Stored data section start

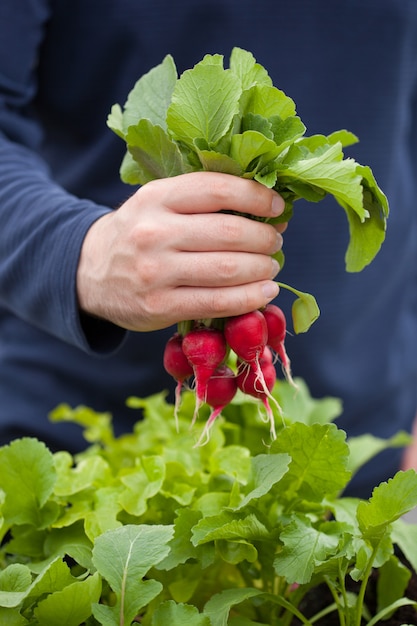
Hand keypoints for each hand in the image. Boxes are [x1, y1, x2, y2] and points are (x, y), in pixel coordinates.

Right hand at [77, 172, 285, 331]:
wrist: (89, 272)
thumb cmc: (136, 234)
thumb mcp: (156, 204)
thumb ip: (200, 200)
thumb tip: (265, 206)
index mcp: (156, 197)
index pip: (218, 189)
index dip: (257, 197)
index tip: (277, 207)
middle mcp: (154, 232)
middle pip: (229, 232)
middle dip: (265, 238)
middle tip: (275, 242)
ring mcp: (155, 271)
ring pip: (227, 269)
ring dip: (262, 269)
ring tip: (271, 266)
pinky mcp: (159, 306)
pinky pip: (217, 303)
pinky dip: (249, 298)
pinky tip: (264, 292)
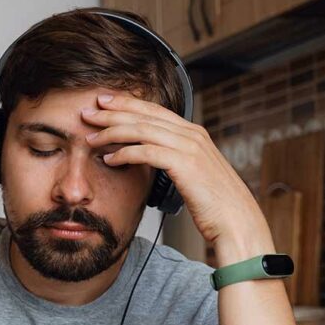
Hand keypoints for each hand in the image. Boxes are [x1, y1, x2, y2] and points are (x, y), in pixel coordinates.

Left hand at [82, 93, 274, 264]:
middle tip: (88, 112)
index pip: (154, 111)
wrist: (236, 221)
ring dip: (112, 132)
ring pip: (142, 131)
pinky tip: (109, 159)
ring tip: (91, 137)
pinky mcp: (185, 164)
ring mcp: (190, 148)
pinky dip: (125, 154)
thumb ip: (175, 160)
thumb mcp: (193, 174)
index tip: (104, 103)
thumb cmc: (213, 203)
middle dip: (113, 112)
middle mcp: (192, 134)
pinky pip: (147, 153)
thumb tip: (154, 157)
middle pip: (145, 115)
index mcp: (193, 133)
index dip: (127, 104)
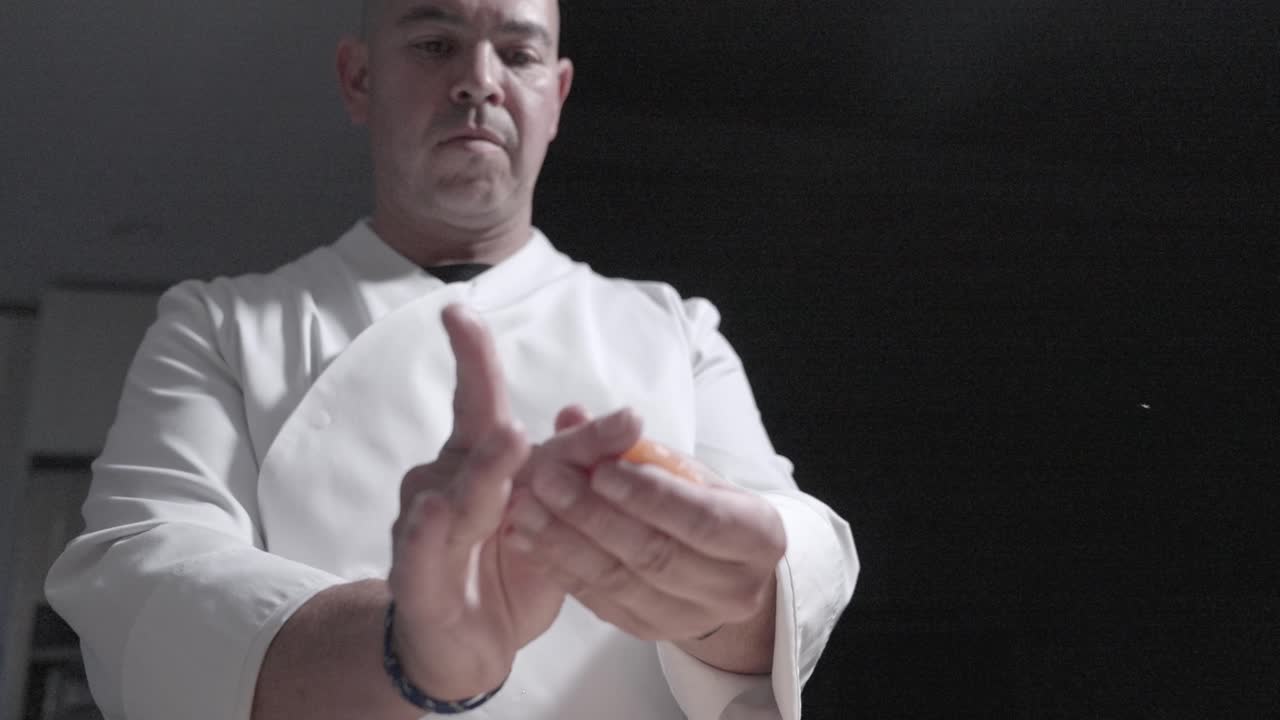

Stored data section end

→ **Description of the task**
Write the material above out again exactly as it reads, but don't carry over the pictures.

→ **Result below**
Hand keypoints for each hand in the image. Boxes are [x1, y1, x2, y2] and points are (x, y), in pixel coordinates.

Right hand at [77, 172, 285, 331]:
wrist: (89, 272)
thumb cmc: (136, 234)
thumb mcp: (156, 204)
thumb ip: (200, 200)
thumb tip: (265, 206)
index mcp: (156, 197)
index pip: (218, 189)
index dip: (257, 197)
index tip: (277, 207)
middle mcp: (154, 232)
middle pip: (229, 232)
middle dip: (265, 238)
middle tip: (275, 242)
ring mcp: (155, 271)
ring pip: (227, 269)
ring dip: (262, 269)
ring tip: (271, 266)
pinky mcp: (159, 306)
pinky pip: (217, 303)
pinky dip: (249, 298)
pinky tip: (264, 292)
Hand keypoints for each hand in the image. Boxes are [x1, y1, x2, y2] and points are (x, y), in pixel coordinates.

Left hand at [82, 93, 274, 264]:
middle tip: (88, 112)
index pip: (154, 111)
wrist: (236, 221)
ring dip: (112, 132)
ring pip: (142, 131)
pinky tip: (109, 159)
ring tip: (91, 137)
pinky mcp: (185, 164)
ring mcp: (190, 148)
pinky dip: (125, 154)
thumb ip: (175, 160)
thumb mcp: (193, 174)
index tip: (104, 103)
thumb cmc: (213, 203)
middle dip: (113, 112)
middle mcp: (192, 134)
pinky pip: (147, 153)
thumb tip: (154, 157)
middle pip: (145, 115)
index mcp: (193, 133)
index dip: (127, 104)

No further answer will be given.